* **What is needed**
Give the material below as a JSON list of strings, one string per line with blank lines omitted, starting at the first line and ending at the line that contains "text_box 4 [1510, 1042, 1977, 1103]", with that line included.

(Data items)

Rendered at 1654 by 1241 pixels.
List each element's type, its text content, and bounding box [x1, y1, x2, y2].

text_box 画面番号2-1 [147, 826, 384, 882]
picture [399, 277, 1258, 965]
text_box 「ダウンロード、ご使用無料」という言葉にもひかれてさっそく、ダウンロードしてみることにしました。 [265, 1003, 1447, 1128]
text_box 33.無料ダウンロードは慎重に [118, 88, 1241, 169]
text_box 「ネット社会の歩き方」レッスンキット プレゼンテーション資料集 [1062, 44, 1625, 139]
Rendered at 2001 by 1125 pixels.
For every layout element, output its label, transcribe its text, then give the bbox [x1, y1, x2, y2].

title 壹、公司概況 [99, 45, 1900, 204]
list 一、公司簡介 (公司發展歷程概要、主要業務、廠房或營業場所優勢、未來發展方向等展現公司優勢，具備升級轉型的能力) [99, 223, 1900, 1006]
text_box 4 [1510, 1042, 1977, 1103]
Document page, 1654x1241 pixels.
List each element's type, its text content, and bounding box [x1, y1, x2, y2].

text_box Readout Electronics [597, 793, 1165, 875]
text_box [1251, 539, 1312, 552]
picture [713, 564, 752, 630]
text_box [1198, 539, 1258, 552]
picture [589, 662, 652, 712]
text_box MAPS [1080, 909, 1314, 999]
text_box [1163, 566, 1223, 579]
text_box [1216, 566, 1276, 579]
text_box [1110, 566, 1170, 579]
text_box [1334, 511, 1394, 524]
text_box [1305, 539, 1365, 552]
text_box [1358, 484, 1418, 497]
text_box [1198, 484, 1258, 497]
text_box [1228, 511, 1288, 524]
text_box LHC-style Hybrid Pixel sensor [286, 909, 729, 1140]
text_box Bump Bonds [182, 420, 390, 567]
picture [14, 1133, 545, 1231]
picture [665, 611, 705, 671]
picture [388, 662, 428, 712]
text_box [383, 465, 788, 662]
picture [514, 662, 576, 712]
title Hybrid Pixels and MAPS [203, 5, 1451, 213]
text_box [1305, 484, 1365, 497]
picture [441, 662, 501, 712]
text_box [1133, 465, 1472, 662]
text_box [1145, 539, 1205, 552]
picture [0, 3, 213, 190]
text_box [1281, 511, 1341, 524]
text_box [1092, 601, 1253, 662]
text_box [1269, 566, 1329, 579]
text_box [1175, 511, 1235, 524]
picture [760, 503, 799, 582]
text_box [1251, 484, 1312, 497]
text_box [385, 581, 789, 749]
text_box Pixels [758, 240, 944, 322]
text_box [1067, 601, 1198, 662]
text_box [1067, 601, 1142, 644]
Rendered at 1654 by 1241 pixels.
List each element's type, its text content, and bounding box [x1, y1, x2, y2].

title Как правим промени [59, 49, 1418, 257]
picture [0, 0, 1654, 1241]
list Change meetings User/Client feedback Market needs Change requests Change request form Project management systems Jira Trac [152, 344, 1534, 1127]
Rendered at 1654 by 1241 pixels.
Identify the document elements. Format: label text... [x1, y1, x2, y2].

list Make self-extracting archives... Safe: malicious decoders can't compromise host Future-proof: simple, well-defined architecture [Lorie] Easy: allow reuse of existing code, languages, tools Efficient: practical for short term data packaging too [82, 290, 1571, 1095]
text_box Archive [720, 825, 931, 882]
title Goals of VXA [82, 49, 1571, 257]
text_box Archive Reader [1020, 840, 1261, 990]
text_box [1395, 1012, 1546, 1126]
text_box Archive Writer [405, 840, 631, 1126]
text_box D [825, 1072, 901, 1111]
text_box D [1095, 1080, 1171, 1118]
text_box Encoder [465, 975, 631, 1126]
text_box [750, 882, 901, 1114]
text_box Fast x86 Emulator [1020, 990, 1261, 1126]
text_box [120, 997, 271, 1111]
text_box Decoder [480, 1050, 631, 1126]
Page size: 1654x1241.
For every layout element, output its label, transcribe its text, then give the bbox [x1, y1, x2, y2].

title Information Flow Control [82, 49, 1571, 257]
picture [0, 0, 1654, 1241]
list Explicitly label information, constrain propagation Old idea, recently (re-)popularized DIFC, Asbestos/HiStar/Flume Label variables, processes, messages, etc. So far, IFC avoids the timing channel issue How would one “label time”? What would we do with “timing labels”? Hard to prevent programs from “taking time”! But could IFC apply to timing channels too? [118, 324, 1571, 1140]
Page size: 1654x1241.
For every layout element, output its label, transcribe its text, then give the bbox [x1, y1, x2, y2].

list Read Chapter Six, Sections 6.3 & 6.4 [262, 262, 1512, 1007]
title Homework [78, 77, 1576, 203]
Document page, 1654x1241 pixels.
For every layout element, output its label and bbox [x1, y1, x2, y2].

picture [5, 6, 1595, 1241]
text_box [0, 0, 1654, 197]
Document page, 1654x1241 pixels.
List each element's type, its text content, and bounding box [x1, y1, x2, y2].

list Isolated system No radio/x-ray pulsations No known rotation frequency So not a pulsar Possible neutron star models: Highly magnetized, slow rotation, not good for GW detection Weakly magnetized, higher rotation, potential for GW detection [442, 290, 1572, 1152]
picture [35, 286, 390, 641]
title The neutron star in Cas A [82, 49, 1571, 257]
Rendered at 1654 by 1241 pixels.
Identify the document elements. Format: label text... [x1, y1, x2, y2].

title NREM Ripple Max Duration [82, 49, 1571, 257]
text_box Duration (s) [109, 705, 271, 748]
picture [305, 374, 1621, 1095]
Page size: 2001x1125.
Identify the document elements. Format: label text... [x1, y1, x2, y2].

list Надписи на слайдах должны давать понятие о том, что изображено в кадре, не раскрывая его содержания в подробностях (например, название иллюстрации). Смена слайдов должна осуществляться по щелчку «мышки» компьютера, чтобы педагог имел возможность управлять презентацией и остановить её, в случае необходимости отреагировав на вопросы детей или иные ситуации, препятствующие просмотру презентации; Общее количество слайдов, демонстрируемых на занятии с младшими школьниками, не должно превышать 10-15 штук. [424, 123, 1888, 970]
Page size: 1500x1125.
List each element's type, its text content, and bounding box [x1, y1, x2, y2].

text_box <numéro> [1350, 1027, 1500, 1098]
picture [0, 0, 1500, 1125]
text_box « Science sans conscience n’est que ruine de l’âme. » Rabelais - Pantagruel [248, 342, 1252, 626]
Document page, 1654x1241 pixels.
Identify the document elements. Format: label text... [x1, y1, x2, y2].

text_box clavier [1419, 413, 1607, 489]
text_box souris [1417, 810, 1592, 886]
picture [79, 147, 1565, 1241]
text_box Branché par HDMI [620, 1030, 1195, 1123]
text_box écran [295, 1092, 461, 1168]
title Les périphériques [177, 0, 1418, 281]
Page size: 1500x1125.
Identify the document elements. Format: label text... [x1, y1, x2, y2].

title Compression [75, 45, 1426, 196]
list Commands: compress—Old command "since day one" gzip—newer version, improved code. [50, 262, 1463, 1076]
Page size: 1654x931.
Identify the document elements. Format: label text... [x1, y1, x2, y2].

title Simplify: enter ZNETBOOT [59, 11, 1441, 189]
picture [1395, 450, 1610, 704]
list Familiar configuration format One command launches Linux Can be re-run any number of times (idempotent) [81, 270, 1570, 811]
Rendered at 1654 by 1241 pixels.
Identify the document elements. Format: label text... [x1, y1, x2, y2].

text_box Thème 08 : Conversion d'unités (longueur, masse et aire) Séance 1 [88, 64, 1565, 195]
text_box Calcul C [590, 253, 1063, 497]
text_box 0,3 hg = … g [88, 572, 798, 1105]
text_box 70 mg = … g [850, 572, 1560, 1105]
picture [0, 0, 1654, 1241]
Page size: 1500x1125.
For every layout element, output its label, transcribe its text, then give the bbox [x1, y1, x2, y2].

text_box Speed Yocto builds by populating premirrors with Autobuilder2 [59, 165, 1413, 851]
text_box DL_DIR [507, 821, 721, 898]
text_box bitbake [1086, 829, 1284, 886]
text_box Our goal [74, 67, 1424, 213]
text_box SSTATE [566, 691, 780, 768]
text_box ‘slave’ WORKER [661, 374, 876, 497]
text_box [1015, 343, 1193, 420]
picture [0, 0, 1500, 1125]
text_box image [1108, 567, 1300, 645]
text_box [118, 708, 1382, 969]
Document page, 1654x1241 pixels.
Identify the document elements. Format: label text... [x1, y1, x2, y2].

* **Complete output**
[
  "Rendered at 1654 by 1241 pixels.",
  "List each element's type, its text content, and bounding box [x1, y1, x2, y2].",
  "text_box 画面番号2-1 [147, 826, 384, 882]",
  "picture [399, 277, 1258, 965]",
  "text_box 「ダウンロード、ご使用無料」という言葉にもひかれてさっそく、ダウンロードしてみることにしました。 [265, 1003, 1447, 1128]",
  "text_box 33.無料ダウンロードは慎重に [118, 88, 1241, 169]",
  "text_box 「ネット社会の歩き方」レッスンキット プレゼンテーション資料集 [1062, 44, 1625, 139]",
  "Rendered at 2001 by 1125 pixels.",
  "For every layout element, output its label, transcribe its text, then give the bbox [x1, y1, x2, y2].",
  "title 壹、公司概況 [99, 45, 1900, 204]",
  "list 一、公司簡介 (公司發展歷程概要、主要業務、廠房或營業場所優勢、未來發展方向等展現公司優勢，具備升級轉型的能力) [99, 223, 1900, 1006]",
  "text_box 4 [1510, 1042, 1977, 1103]"
]